# Body part cookies - for the hard core!!!



## The Halloween Lady (Aug 18, 2010)

I saw these body part cookies while browsing ideas online. While I am amazed at the artistry they are probably a little too realistic for me. But since some here might appreciate them I decided to share the link.

http://www.geekologie.com/2012/08/too-far-realistic-severed-toe-w-fungus-c.php


----------



## Copchick (Apr 10, 2012)

Oh man, that is pretty gross. I think the paint job and detailing really takes it into the gross factor! Ewww, but cool!


----------



## scarrycher (May 30, 2012)

WOW, those are nasty looking, would be cool with out the blood I think


----------



## MommaMoose (May 15, 2010)

And here I thought my severed finger pretzels were pretty nasty.

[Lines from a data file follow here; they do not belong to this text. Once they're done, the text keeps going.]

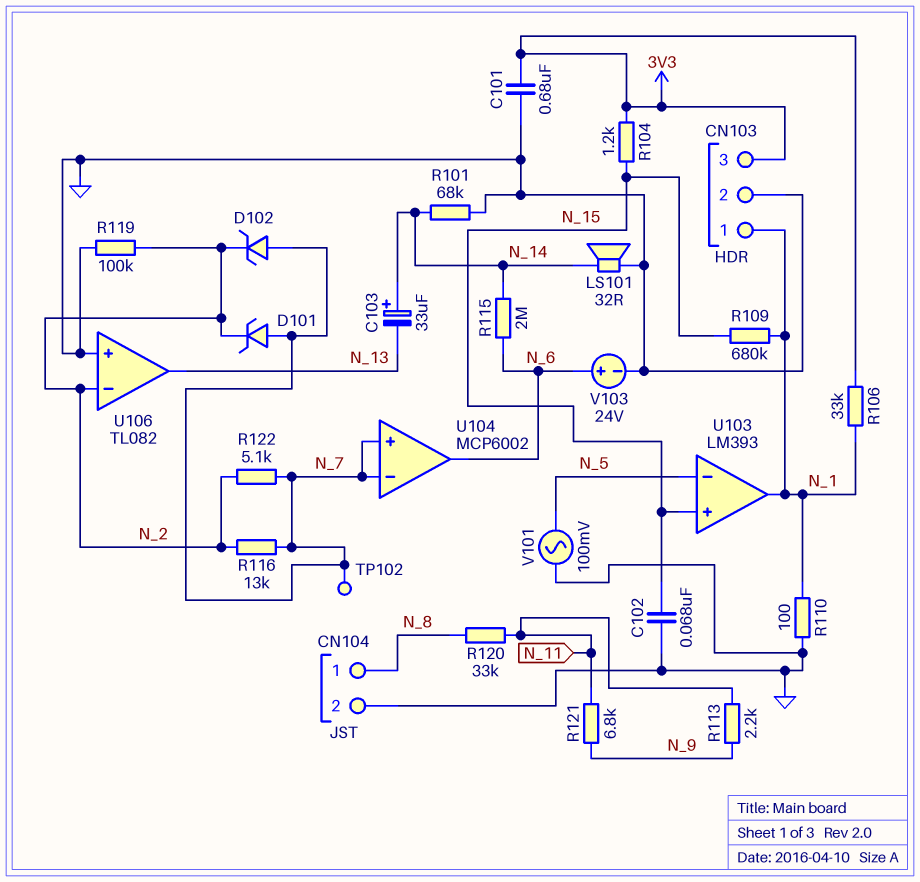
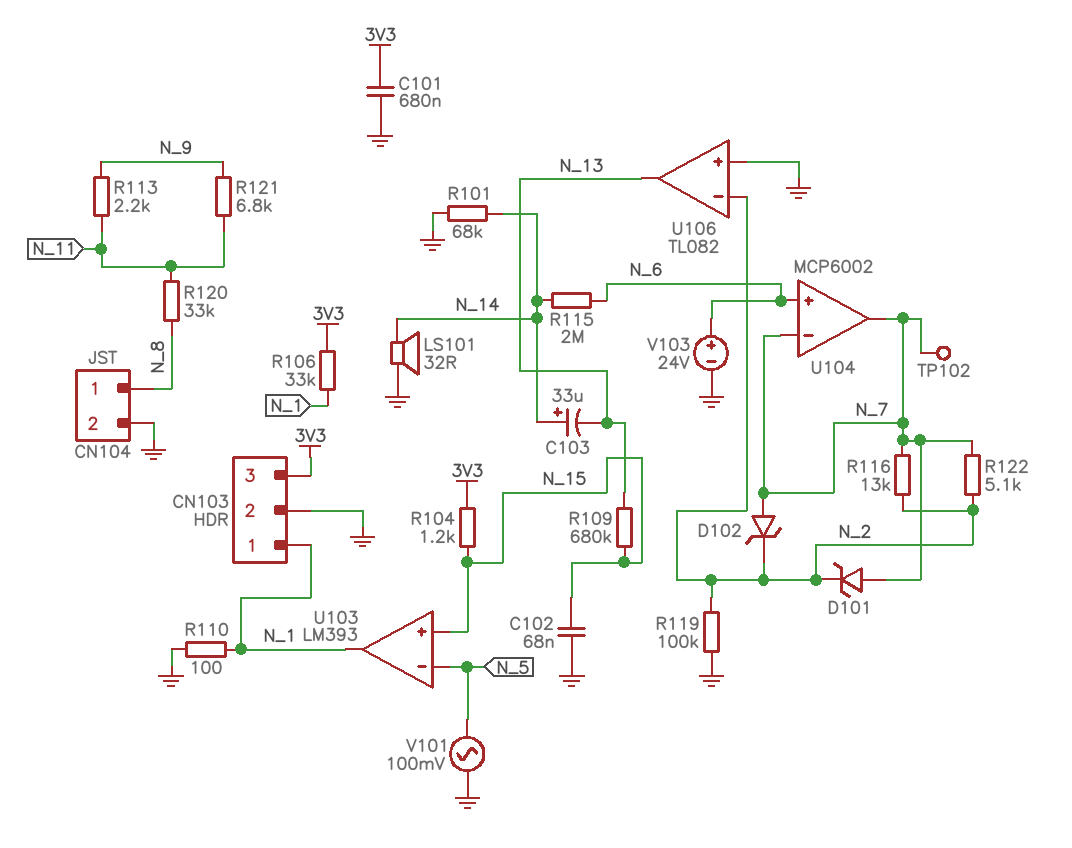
R109: 680k (N_1, N_15) -> 680k (N_13, N_15)
U104 pin in+: N_7 -> N_6
U104 pin out: N_6 -> N_7

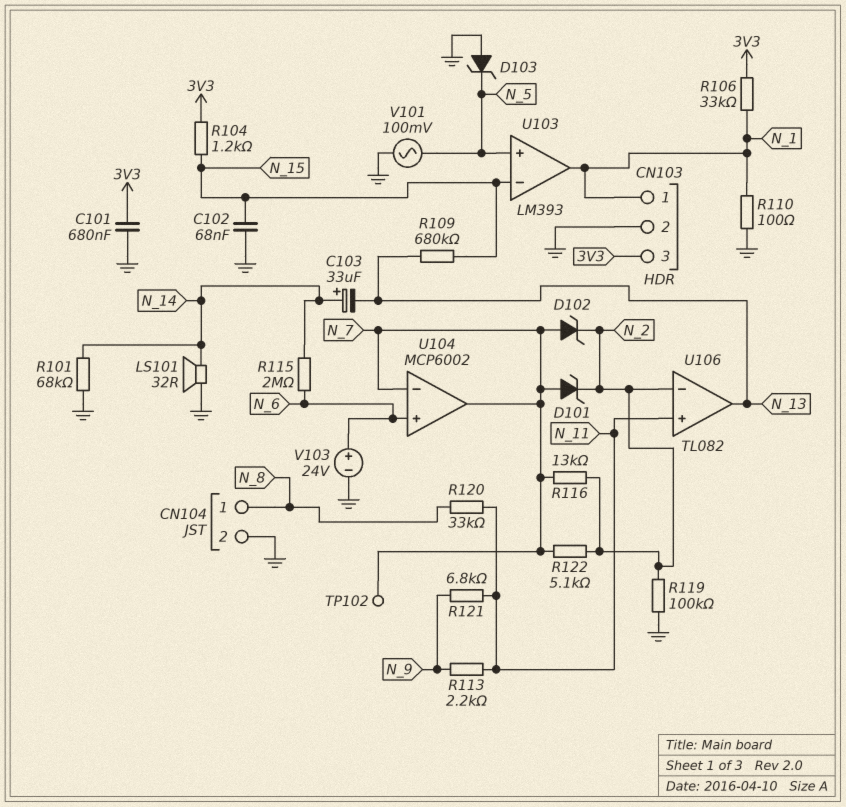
D103: none -> zener (A GND, K N_5)
U103 pin in+: N_15 -> N_5
U103 pin in-: N_5 -> N_15
U106 pin in+: GND -> N_11

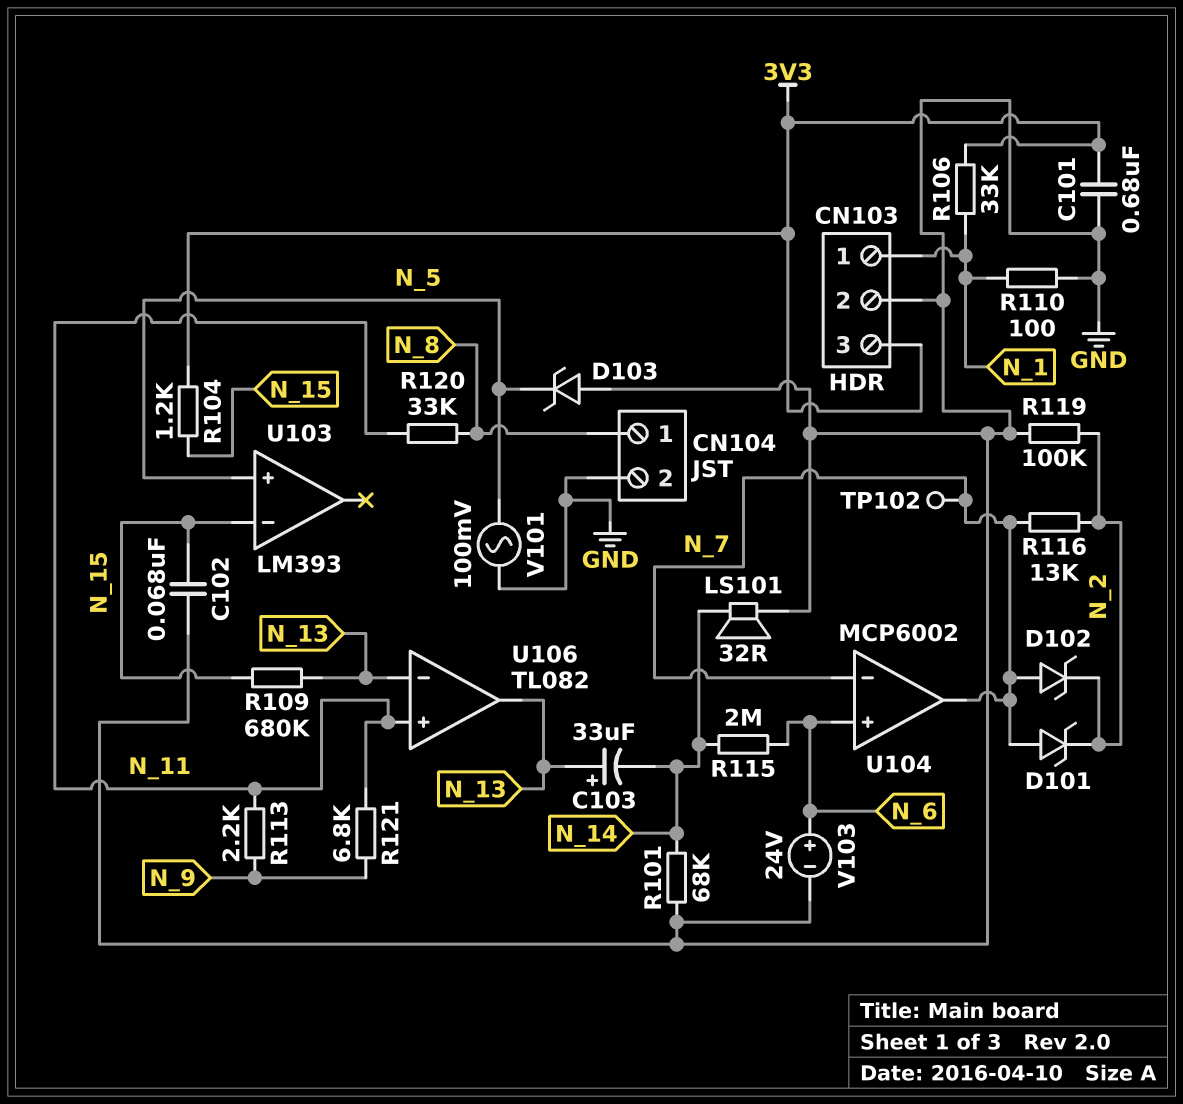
C103: 33uF (plus N_14, minus N_13) -> 33uF (plus N_13, minus N_14)
R122: 5.1k (N_2, N_7) -> none
U103 pin out: N_1 -> none
U106 pin in-: N_2 -> N_13

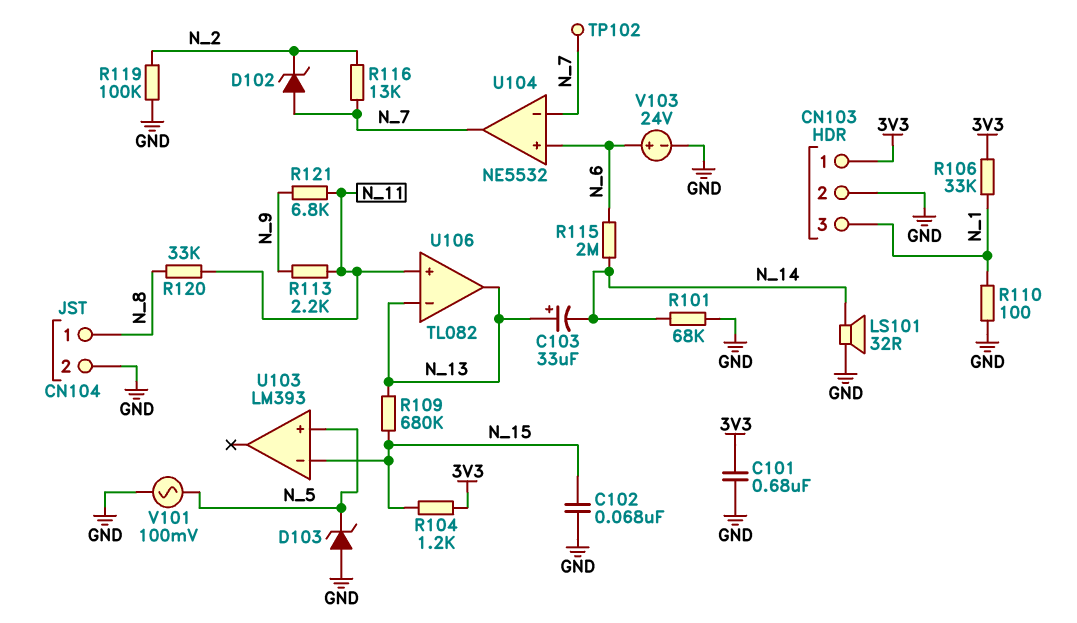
CN103 pin 1: N_1 -> 3V3
CN103 pin 3: 3V3 -> N_1
D101: zener (A N_7, K N_2) -> none
U104: MCP6002 -> NE5532

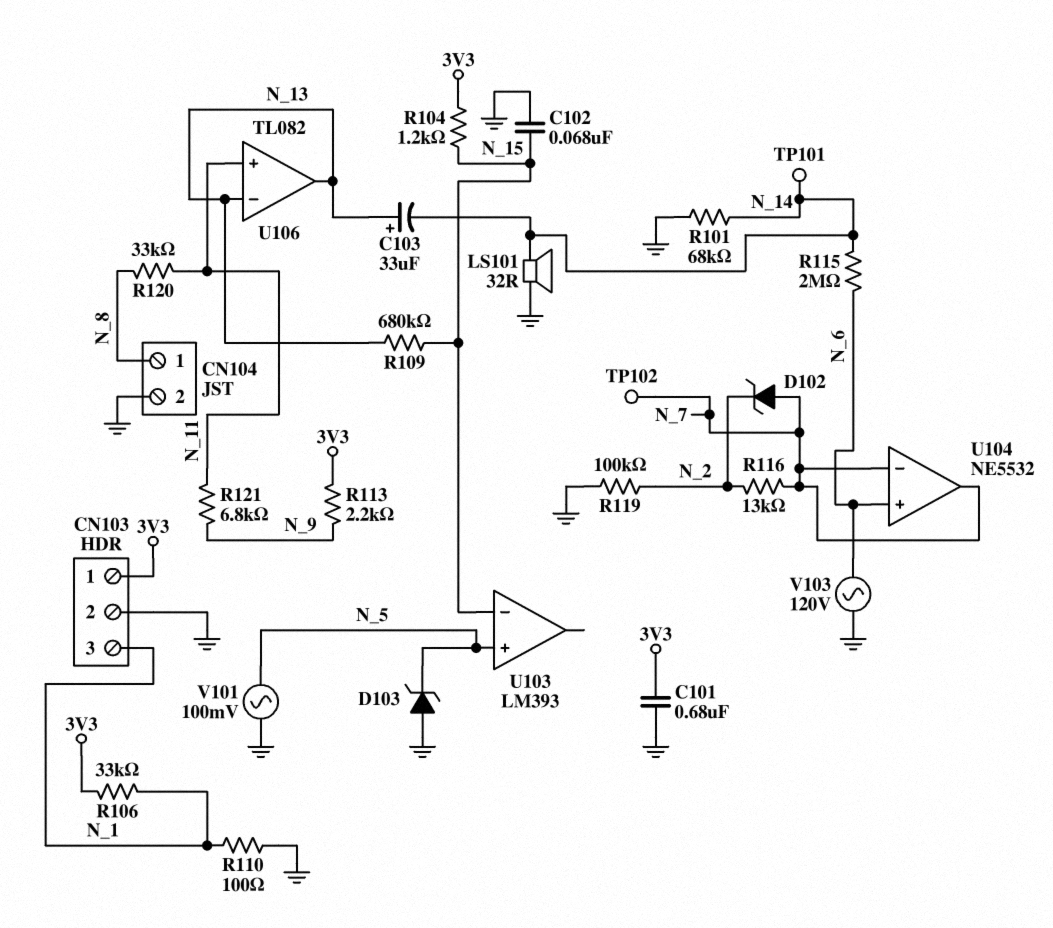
R113: 2.2k (N_9, N_11) -> 2.2k (3V3, N_9)
TP101: none -> test point (N_14)
V103: 24V (plus N_6, minus GND) -> AC 120V (GND, N_6)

Those blow mine out of the water!


----------



## Pumpkin5 (Aug 8, 2010)

:jol:I think they look delicious...but then again.......I will put anything in my mouth....


----------



## The Halloween Lady (Aug 18, 2010)

^ There's no way I'm gonna touch that one!!!


----------



## jaege (Aug 23, 2009)

Who would actually eat them?


----------



## Spooky1 (Aug 25, 2008)

Does eating one of those make you a cannibal?


----------



## Hairazor (Mar 13, 2012)

Such artistry!

MommaMoose your fingers are a delight!


----------



## debbie5 (Mar 2, 2007)

MommaMoose- could you give me a quick rundown on how you made those deliciously gross edibles?


----------



## Headless (Sep 4, 2011)

LOL I LOVE them but I am also wondering if you went to all the trouble of making them WOULD anyone eat them?????


----------



## Lilly (Jun 13, 2006)

those are cool and i like mama's too ..and yeah i know peeps that will eat them ..lol


----------



## Lambchop (Jan 28, 2011)

Love it. I would eat many.


----------



## Dark Angel 27 (Sep 11, 2008)

Pumpkin5 said:


> :jol:I think they look delicious...but then again.......I will put anything in my mouth....





The Halloween Lady said:


> ^ There's no way I'm gonna touch that one!!!


^me either. I'm trying to behave myself! Don't laugh!


----------



## Haunt Maker (Sep 2, 2012)

The fingers look fantastic!


----------